Por Carlos Vogt
O fado “Olhos castanhos”, de Francisco José, que também, como muitos outros cantores, o interpretou, distribui a cor dos olhos por um espectro associativo de luz, som, poesia, música e sentimentos:
Teus olhos castanhos
de encantos tamanhos
são pecados meus,
são estrelas fulgentes
brilhantes, luzentes,
caídas dos céus,
teus olhos risonhos,
são mundos, são sonhos,
são a minha cruz,
teus olhos castanhos
de encantos tamanhos
são raios de luz.
Na segunda estrofe, menos longa que a primeira, o fado passa em revista a mitologia das cores dos olhos para exaltar a lealdade serena dos olhos castanhos:
Olhos azuis são ciúme
e nada valem para mim,
olhos negros são queixume
de uma tristeza sem fim,
olhos verdes são traição
são cruéis como punhais,
olhos bons com coração
os teus, castanhos leais.
Os olhos azuis, tristes e profundos de Marlene Dietrich fisgaram o mundo, através do cinema, o professor Immanuel Roth, no cabaré O anjo azul (1930), o diretor Josef Von Sternberg, de quem foi companheira, amante, mulher e parceira numa série de filmes americanos.

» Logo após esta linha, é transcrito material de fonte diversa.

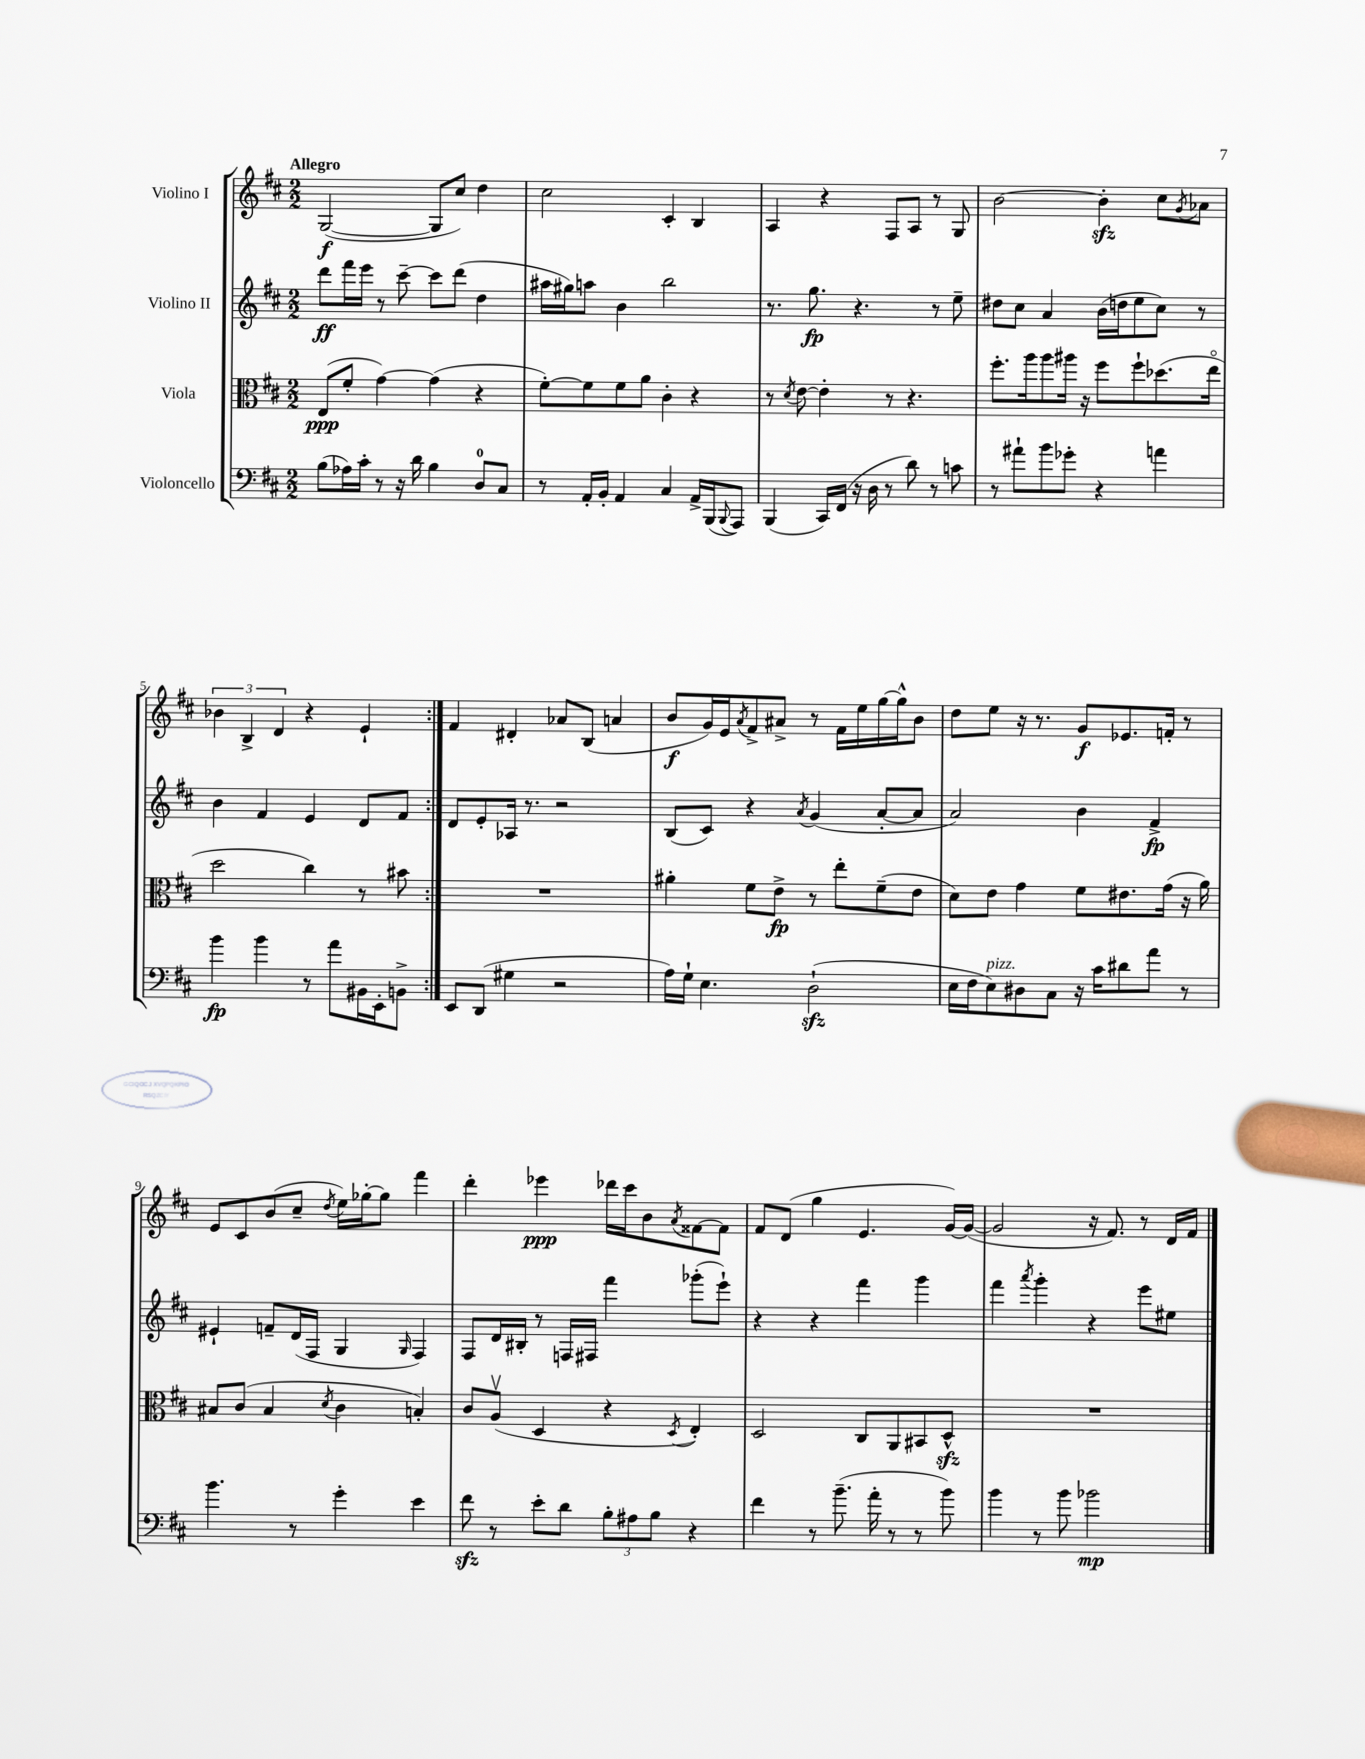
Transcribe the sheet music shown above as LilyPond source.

<<
\new StaffGroup <<
\new Staff = "s0" \with { instrumentName = "Violino I" } {
    \clef treble \key d \major \numericTimeSignature \time 2/2 \tempo "Allegro"
    \repeat volta 2 { g2~\f( g8 cis''8) d''4 |
    cis''2 cis'4-. b4 |
    a4 r4 fis8 a8 r8 g8 |
    b'2~ b'4-.\sfz cis''8 \acciaccatura { g'8 } aes'8 |
    \tuplet 3/2 { bes'4 b4-> d'4 } r4 e'4-! | }
    fis'4 dis'4-. aes'8 b8( a'4 |
    b'8\f g'16) e'16 \acciaccatura { a'8 } fis'8-> ais'8-> r8 fis'16 e''16 g''16~ g''16-^ b'8 |
    d''8 e''8 r16 r8. g'8\f ees'8. f'16-. r8 |
    e'8 cis'8 b'8( cis''8-- \acciaccatura { d''8 } e''16) ges''16~-. ges''8 fis'''4 |
    d'''4-. ees'''4\ppp des'''16 cis'''16 b'8 \acciaccatura { a'8 } fisis'8~ fisis'8 |
    fis'8 d'8( g''4 e'4. g'16~) g'16~( |
    g'2 r16 fis'8.) r8 d'16 fis'16 \bar "|." |
}
\new Staff = "s1" \with { instrumentName = "Violino II" } {
    \clef treble \key d \major \numericTimeSignature \time 2/2
    \repeat volta 2 { d'''8\ff fis'''16 e'''16 r8 cis'''8~-- cis'''8 d'''8( d''4 |
    ais''16 gis''16) a''8 b'4 b''2 |
    r8. g''8.\fp r4. r8 e''8-- |
    dis''8 cis''8 a'4 b'16( d''16 e''8 cis''8) r8 |
    b'4 fis'4 e'4 d'8 fis'8 | }
    d'8 e'8-. aes16 r8. r2 |
    b8( cis'8) r4 \acciaccatura { a'8 } g'4( a'8~-. a'8 |
    a'2) b'4 fis'4->\fp |
    eis'4-! f'8-- d'16( fis16 g4 \grace { g16 } fis4) |
    fis8 d'16 bis16-. r8 f16 fis16 fis'''4 ges'''8-.( e'''8-!) |
    r4 r4 fis'''4 g'''4 |
    fis'''4 \acciaccatura { a'''8 } g'''4-. r4 e'''8 eis''8 \bar "|." |
}
\new Staff = "s2" \with { instrumentName = "Viola" } {
    \clef alto \key d \major \numericTimeSignature \time 2/2
    \repeat volta 2 { e8\ppp( fis'8-. g'4~) g'4( r4 |
    fis'8~-.) fis'8 fis'8 a'8 cis'4-. r4 |
    r8 \acciaccatura { d'8 } e'8~ e'4-. r8 r4. |
    fis''8.-. a''16 a''8 ais''16 r16 fis''8 fis''8-! des''8.( e''16\flageolet |
    d''2 cis''4) r8 bis'8 | }
    R1 |
    ais'4-. fis'8 e'8->\fp r8 e''8-. fis'8--( e'8 |
    d'8) e'8 g'4 fis'8 eis'8. g'16( r16 a'16) |
    bis8 cis'8( bis4 \acciaccatura { d'8 } cis'4 b4-.) |
    cis'8 a8\upbow( d4 r4 \acciaccatura { d8 } e4-.) |
    d2 cis8 a,8 bis,8 d8-^\sfz |
    R1 \bar "|." |
}
\new Staff = "s3" \with { instrumentName = "Violoncello" } {
    \clef bass \key d \major \numericTimeSignature \time 2/2
    \repeat volta 2 { b8( aes16) cis'16-. r8 r16 d'16 b4 d8-0 cis8 |
    r8 a,16-. b,16-. a,4 cis4 a,16-> b,,16( \appoggiatura { b,,8 } a,,8) |
    b,,4( cis,16) fis,16( r16 d16 r8 d'8) r8 c'8 |
    r8 ais'8-! b'8 ges'8-. r4 a'4 |
    b'4\fp b'4 r8 a'8 bis,16 e,16-. b,8-> | }
    e,8 d,8( gis4 r2 |
    a16) g16-! e4. d2-!\sfz( |
    e16 fis16 e8^\markup { \italic "pizz." }) dis8 cis8 r16 cis'16 dis'8 a'8 r8 |
    b'4. r8 g'4-. e'4 |
    fis'8\sfz r8 e'8-. d'8 \tuplet 3/2 { b8-. ais8 b8 } r4 |
    fis'4 r8 b'8.--( a'16-. r8 r8 b'8) |
    b'4 r8 b'8 bes'2\mp \bar "|." |
}
>>
>>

E os olhos de Rita Hayworth no fundo ruivo dos cabelos ondulados, Elizabeth Taylor com os olhos de esmeralda e vinho, e Sean Young como Rachel em Blade runner, androide evanescente e fatal dos olhos verdes da ilusão e da inocência?

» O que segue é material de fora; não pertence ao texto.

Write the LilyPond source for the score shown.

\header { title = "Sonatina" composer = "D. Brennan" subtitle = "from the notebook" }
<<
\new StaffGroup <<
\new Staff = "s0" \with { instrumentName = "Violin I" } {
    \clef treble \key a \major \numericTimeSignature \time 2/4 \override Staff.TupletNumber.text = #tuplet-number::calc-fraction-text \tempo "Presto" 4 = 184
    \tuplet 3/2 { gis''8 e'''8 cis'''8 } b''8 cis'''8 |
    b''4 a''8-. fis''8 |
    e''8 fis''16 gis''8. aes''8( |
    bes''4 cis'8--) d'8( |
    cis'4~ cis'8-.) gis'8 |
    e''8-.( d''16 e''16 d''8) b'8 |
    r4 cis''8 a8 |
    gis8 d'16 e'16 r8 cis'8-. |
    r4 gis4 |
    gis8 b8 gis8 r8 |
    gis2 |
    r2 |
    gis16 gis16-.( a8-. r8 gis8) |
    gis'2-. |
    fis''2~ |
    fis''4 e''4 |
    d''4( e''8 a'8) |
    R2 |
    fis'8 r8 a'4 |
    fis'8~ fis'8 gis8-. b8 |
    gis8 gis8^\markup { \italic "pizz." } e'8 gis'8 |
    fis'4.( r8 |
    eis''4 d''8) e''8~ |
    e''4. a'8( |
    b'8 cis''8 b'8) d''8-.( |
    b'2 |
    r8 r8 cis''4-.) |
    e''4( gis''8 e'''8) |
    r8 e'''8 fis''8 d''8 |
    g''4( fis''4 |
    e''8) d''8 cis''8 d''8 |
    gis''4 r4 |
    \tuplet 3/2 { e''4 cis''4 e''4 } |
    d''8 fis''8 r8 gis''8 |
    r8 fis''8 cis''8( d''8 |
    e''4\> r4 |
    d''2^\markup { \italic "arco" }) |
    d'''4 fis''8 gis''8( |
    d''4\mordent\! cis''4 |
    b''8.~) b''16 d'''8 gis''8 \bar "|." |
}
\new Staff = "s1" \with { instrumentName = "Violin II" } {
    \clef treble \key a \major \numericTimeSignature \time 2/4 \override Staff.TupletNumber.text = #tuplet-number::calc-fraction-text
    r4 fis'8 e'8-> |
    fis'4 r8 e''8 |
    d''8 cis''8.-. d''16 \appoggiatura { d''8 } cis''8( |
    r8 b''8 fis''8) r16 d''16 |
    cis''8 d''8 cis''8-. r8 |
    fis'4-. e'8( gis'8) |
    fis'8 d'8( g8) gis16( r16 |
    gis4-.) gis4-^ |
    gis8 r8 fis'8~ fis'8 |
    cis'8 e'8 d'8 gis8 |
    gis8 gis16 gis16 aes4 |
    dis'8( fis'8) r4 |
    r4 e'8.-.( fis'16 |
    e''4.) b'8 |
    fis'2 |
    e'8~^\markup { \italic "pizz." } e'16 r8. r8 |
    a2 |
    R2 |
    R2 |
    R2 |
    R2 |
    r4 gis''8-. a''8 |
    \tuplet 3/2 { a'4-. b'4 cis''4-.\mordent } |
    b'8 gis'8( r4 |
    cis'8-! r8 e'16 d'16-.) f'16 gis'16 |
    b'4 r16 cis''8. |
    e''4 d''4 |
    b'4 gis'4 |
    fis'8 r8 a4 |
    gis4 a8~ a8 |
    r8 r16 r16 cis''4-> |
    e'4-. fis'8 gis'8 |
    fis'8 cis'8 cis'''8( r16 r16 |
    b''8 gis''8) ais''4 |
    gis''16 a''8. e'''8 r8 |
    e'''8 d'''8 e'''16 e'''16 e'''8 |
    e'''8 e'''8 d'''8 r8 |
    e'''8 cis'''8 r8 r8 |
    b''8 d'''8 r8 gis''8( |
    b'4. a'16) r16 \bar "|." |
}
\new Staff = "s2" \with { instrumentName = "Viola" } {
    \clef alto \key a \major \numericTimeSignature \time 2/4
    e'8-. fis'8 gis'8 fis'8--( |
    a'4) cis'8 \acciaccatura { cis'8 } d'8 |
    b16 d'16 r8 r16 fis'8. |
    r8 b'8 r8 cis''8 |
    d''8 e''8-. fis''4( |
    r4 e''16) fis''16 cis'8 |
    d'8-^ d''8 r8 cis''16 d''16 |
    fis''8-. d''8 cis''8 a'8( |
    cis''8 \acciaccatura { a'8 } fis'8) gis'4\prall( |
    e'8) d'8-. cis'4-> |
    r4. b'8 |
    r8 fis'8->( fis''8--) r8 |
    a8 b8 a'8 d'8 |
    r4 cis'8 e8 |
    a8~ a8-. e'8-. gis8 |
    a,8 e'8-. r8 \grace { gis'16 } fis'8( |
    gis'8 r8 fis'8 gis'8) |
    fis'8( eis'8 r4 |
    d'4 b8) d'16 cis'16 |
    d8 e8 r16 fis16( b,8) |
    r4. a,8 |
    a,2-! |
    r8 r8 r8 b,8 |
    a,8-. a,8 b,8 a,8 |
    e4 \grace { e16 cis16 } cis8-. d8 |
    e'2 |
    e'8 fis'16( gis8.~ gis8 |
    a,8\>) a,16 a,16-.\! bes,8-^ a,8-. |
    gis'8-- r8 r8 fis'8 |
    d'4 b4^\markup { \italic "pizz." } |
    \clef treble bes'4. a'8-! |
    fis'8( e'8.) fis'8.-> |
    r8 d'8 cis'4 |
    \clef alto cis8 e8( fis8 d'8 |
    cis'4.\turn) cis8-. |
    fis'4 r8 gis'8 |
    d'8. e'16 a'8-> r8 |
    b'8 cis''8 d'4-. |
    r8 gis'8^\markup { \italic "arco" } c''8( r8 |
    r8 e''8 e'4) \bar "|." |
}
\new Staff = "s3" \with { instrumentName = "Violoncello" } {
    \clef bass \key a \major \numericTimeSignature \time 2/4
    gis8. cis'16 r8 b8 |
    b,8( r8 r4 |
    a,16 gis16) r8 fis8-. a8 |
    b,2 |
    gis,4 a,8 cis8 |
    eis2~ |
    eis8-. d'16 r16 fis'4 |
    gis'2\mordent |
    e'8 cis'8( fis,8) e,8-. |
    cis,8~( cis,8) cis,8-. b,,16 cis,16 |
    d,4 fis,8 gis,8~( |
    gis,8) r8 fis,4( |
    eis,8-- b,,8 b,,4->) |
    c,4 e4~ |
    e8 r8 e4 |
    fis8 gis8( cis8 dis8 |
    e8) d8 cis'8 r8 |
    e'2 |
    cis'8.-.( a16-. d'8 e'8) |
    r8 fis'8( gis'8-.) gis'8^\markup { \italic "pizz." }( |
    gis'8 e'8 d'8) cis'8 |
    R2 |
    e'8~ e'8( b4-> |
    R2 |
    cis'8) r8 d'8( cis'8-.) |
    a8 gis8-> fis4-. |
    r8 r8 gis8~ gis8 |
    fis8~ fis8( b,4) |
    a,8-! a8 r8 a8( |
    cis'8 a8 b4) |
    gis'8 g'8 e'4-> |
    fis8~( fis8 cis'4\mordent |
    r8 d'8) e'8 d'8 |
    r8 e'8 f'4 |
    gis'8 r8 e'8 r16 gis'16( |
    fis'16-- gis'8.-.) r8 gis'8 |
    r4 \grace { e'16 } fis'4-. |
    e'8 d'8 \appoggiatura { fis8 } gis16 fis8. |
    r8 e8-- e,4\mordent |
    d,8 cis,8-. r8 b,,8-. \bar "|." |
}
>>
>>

Que cor teria o segredo de seus olhos ao revelarem pela foto antiga o olhar obsessivo do assassino, para sua vítima, no filme argentino de Juan José Campanella?
As cores, é claro, têm significado e dão sentido e plasticidade às relações entre os homens e destes com as coisas no mundo.
Há estudos e tratados sobre a correspondência das cores, a musicalidade, a sonoridade e os estados termais de nossos corpos, mentes e percepções.
As cores das bandeirinhas de Alfredo Volpi não são as cores do impressionismo, embora possam ter a ver com elas, e certamente não são as cores do expressionismo alemão.
As cores significam em si, por si e na percepção que temos delas, que também é cultural.
A nobreza se atribuía sangue azul para dar materialidade biológica, ainda que metafórica, à sua pretendida distinção de classe.
Há convenções universais para o sentido das cores, tanto que chegam a parecer naturais, como no caso dos sinais de trânsito em que o verde é para “siga”, o amarelo para “atenção” e o vermelho para “pare, não siga”; ou ainda no caso da oposição entre branco, preto e cinza para significar uma nuance de intermediação entre posições contrárias categóricas.
Nestes casos, como em outros, de outros domínios e sistemas de valores, o que subjaz à convenção das cores é uma estrutura lógico-cognitiva em que o jogo triangular dos contrários permite a expressão, nas cores, do sentido convencional do sinal de trânsito, ou da modulação do categórico, adotados universalmente.
O filme francês La vie d’Adèle (2013), no título brasileiro O azul é a cor mais quente, optou por enfatizar a cor azul dos cabelos de Emma, uma das protagonistas, na saga de descoberta de Adèle, do amor, do sexo e de suas solidões.
O technicolor, desde os fins dos anos 1940, coloriu, em definitivo, os filmes e a vida, ao menos aquela parcela da vida retratada na ficção do cinema. Nos colorimos e a nossa percepção do colorido da vida ficou mais perto do cinza da dúvida ou do amarelo da indecisão.